Posted on in firebird

This post is some raw notes and is not very understandable by people who never worked with this code. In fact, the old implementation was so ugly that it was not simple even for me (who is constantly working in this area) to achieve this result. It needed many tries and reverts, but IMNSHO ended very well. Also, this was a large work that took many time, and I'm just writing some records here.

Back in 2006, just after being invited to take DSQL work, I started to think what would we need to do to improve the compilers (DSQL and BLR) internals. My look started at src/dsql/pass1.cpp and src/jrd/cmp.cpp. Till then, even the addition of a simple function was a nightmare. This dialog happened by Nickolay Samofatov and myself in September-2004:

Adriano: I added the "Lower" function. I don't knew that it is so difficult. "Length" will be added using blr too?

Nickolay: why difficult?

Nickolay: just fix 15 files or so :-)

So I spent some years fixing "15 files or so" to add each feature and became very bored. In v2.5, to implement ALTER CHARACTER SET and AUTONOMOUS TRANSACTIONS statements, I added a "compatibility layer" to implement statements in an more OO-way. I described the DDL work in this post.

As I had promised in that post, it allowed to implement subroutines, as well packages.

Within the v3.0 development cycle started, it was clear that not only statements was needing this layer, but expressions too. Expressions are much more "interesting" than statements. There are many types of expressions, all of them were mangled in the (now removed!) ubiquitous dsql_nod/jrd_nod structures and algorithms. These types are record sources, values, booleans, aggregate values, windowed values and lists.

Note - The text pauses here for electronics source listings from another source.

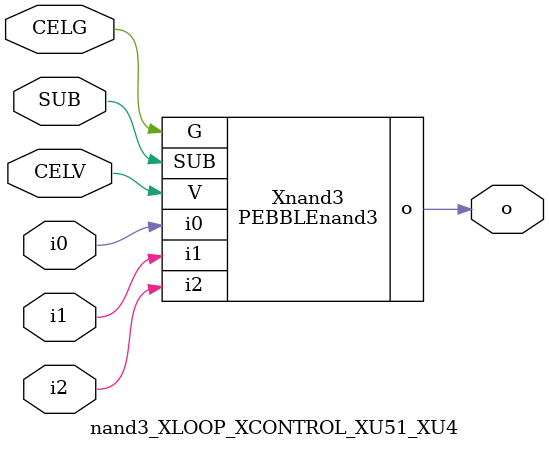
<source format=v>



module PEBBLEnand3 ( o, G, SUB, V, i0, i1, i2 );

  input i0;
  input V;
  input i2;
  input i1;
  input G;
  output o;
  input SUB;
endmodule

//Celera Confidential Do Not Copy nand3_XLOOP_XCONTROL_XU51_XU4
//Celera Confidential Symbol Generator
//5V Inverter
module nand3_XLOOP_XCONTROL_XU51_XU4 (CELV,CELG,i0,i1,i2,o,SUB);
input CELV;
input CELG;
input i0;
input i1;
input i2;
input SUB;
output o;

//Celera Confidential Do Not Copy nand3
PEBBLEnand3 Xnand3(
.V (CELV),
.i0 (i0),
.i1 (i1),
.i2 (i2),
.o (o),
.SUB (SUB),
.G (CELG)
);
//,diesize,PEBBLEnand3

//Celera Confidential Do Not Copy Module End
//Celera Schematic Generator
endmodule

</source>
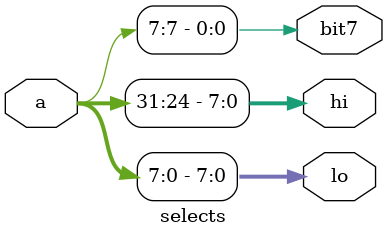
<source format=v>
module selects(
  input  wire [31:0] a,
  output wire [7:0]  lo,
  output wire [7:0]  hi,
  output wire        bit7
);
  assign lo  = a[7:0];
  assign hi  = a[31:24];
  assign bit7 = a[7];
endmodule

</source>
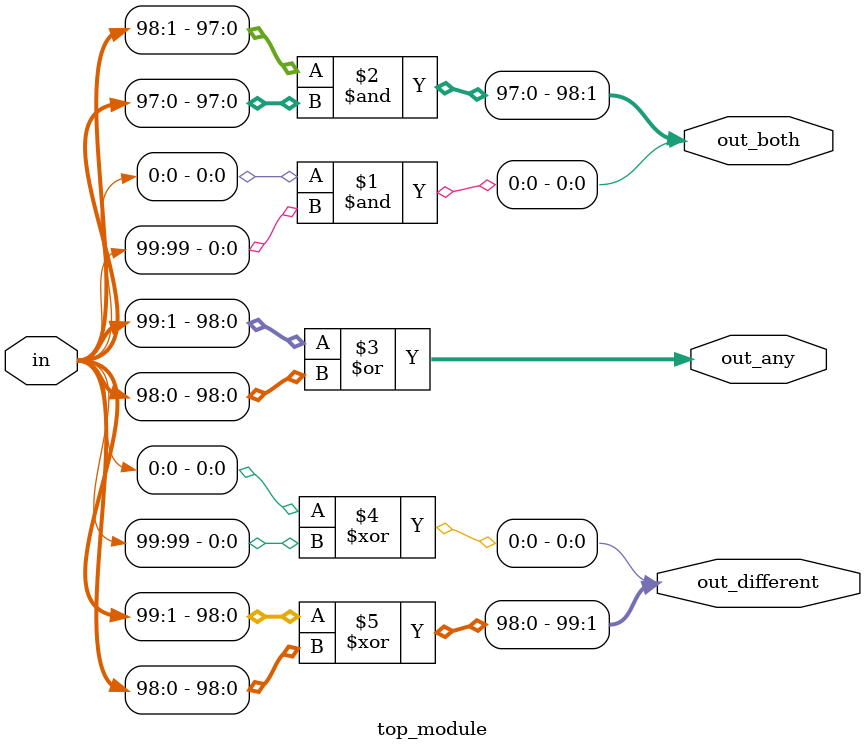
<source format=sv>
module top_module (
  input [99:0] in,
  output [98:0] out_both,
  output [99:1] out_any,
  output [99:0] out_different
);

  // Implementing out_both
  assign out_both[0] = in[0] & in[99];
  assign out_both[1:98] = in[1:98] & in[0:97];
  
  // Implementing out_any
  assign out_any[1:99] = in[1:99] | in[0:98];
  
  // Implementing out_different
  assign out_different[0] = in[0] ^ in[99];
  assign out_different[1:99] = in[1:99] ^ in[0:98];

endmodule

</source>
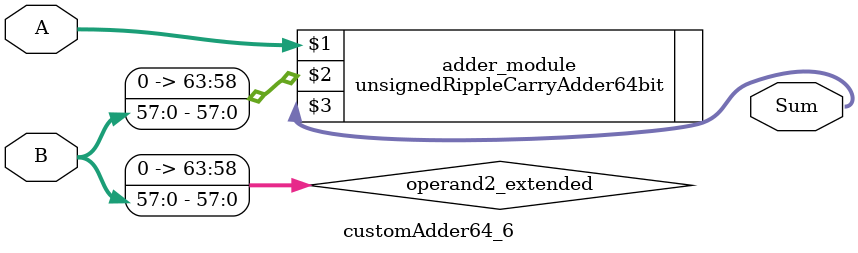
<source format=v>
module customAdder64_6(
                        input [63 : 0] A,
                        input [57 : 0] B,
                        
                        output [64 : 0] Sum
                );

        wire [63 : 0] operand2_extended;
        
        assign operand2_extended =  {6'b0, B};
        
        unsignedRippleCarryAdder64bit adder_module(
            A,
            operand2_extended,
            Sum
        );
        
        endmodule
        
</source>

The compatibility expression layer allowed to implement window functions (more here, here and here), but at the same time it create more ugly code in the (internal) interfaces.

The complete removal of jrd_nod was easy and done a lot of time ago. But dsql_nod remained. It was a lot of code needing a complete refactor (rewrite), which now is finally done.

This is the Node classes hierarchy. Except lists, each of them has its inherited classes (omitted here).

Node
--- DdlNode
--- DmlNode
------ StmtNode
------ ExprNode
--------- BoolExprNode
--------- ValueExprNode
------------ AggNode
--------------- WinFuncNode
--------- RecordSourceNode
--------- ListExprNode
------------ ValueListExprNode
------------ RecSourceListExprNode

As I said, much time was spent on this, but without it many other features were not possible (or viable).

It's easy to say now that the old code was a crap (and that is what it was, really!), but many things are involved here (like C vs C++, bison vs btyacc). The main thing is that this rework was now possible, so it was done.